Anche lì vince sempre la meravigliosa legge del più forte, quella che manda in vacca ogni democrazia.Il più forte, di solito, concide con il più stronzo. Infatti c’è sempre lo stronzo che ha la maggioranza (almeno, io sono sfigata, a me capita sempre di finire in dittature condominiali). E di solito è un frustrato, con una buona dose di sadismo tutto da esprimere, che gode a esercitare il potere rompendo “i maroni” per le cose più assurde: per la screpolatura interdentale sotto il tuo balcone, per la misera goccia fuggita mentre dai l’acqua alle piante e che, malgrado sia come la particella di sodio della Lete, in cerca di compagnia, viene trattata come il peggiore degli tsunami. Che si arrabbia perchè il tuo pappagallino fa troppo rumore, o i tacchi delle formiche sul pavimento danno fastidio e non fanno dormire la notte. Poi, ancora, le litigate per gli orari dei termosifoni, per l’ascensore, per la maniglia del nuovo portone. Quando non c’è lo stronzo con la maggioranza assoluta, ti trovi lo stesso a tirarti i capelli con tutti (almeno, però, godi della democrazia, anche se in tempi di guerra). Veri e propri conflitti armati. Lotte intestine fatte di attacchi aperti ma anche di manovre subdole, di compravendite per la tenuta della maggioranza (un po’ come fa sempre il nostro Presidentissimo), di cospirazioni negli androni, di sera, quando si spera non ti becchi nessuno.
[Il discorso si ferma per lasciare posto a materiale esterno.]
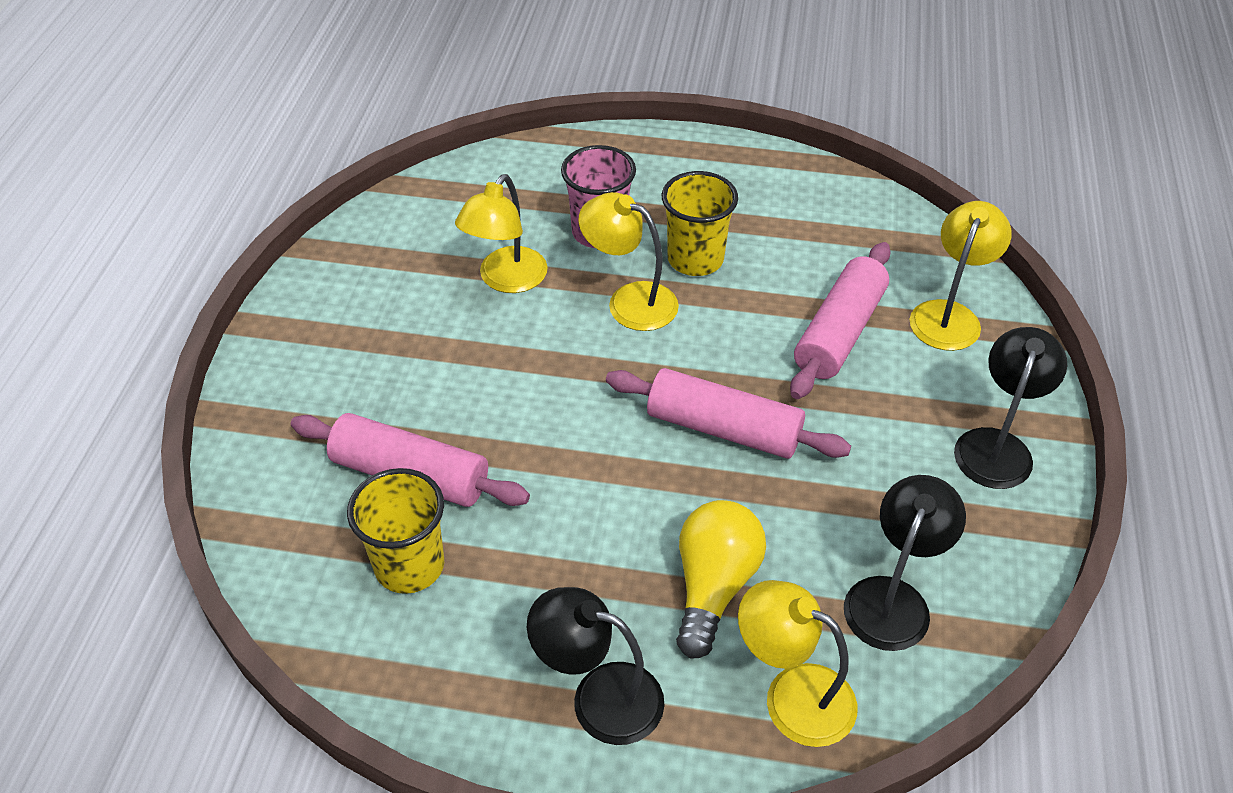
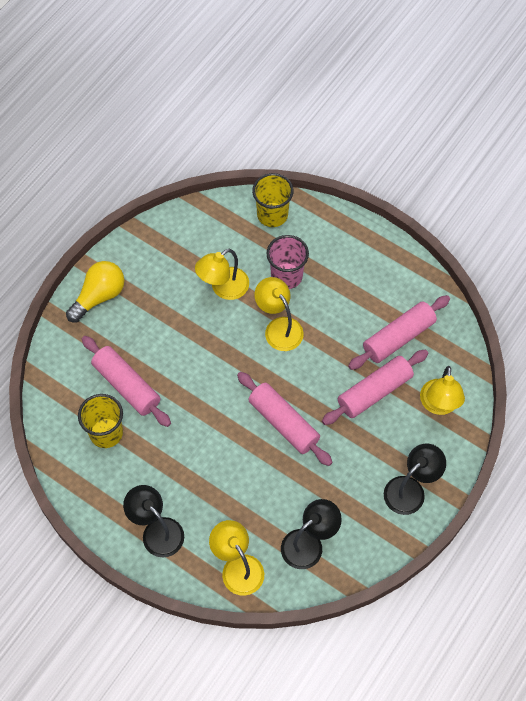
camera: 25 degrees right, 15 degrees up
(695, 259) = (327, 314): yellow cup -> yellow cup (272, 215)
(713, 586) = (233, 502): yellow light bulb -> yellow light bulb (99, 296)
(824, 251) = (398, 337): none -> pink rolling pin
(949, 315) = (439, 405): yellow lamp -> yellow lamp turned 135 degrees clockwise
E poi c’è lui: l’Amministratore. Un ladro a piede libero, nella maggior parte dei casi. Un testa di cavolo, negli altri. Spesso, le opzioni si sommano. E accade un po’ come accade nel mondo: c’è chi tace, chi delega, e c’è invece chi lotta, chi fa le rivoluzioni. Ma, sempre, di vera guerra si tratta. Conosco poche cose odiose come la riunione di condominio. Vera tortura, flagello, strage. Davvero, abbiamo un bel coraggio a pretendere la pace nel mondo quando non riusciamo a risolvere il problema, vera emergenza umanitaria, della scala da tinteggiare. Se qualcuno partecipa sane e giuste riunioni di condominio, parli ora o taccia per sempre.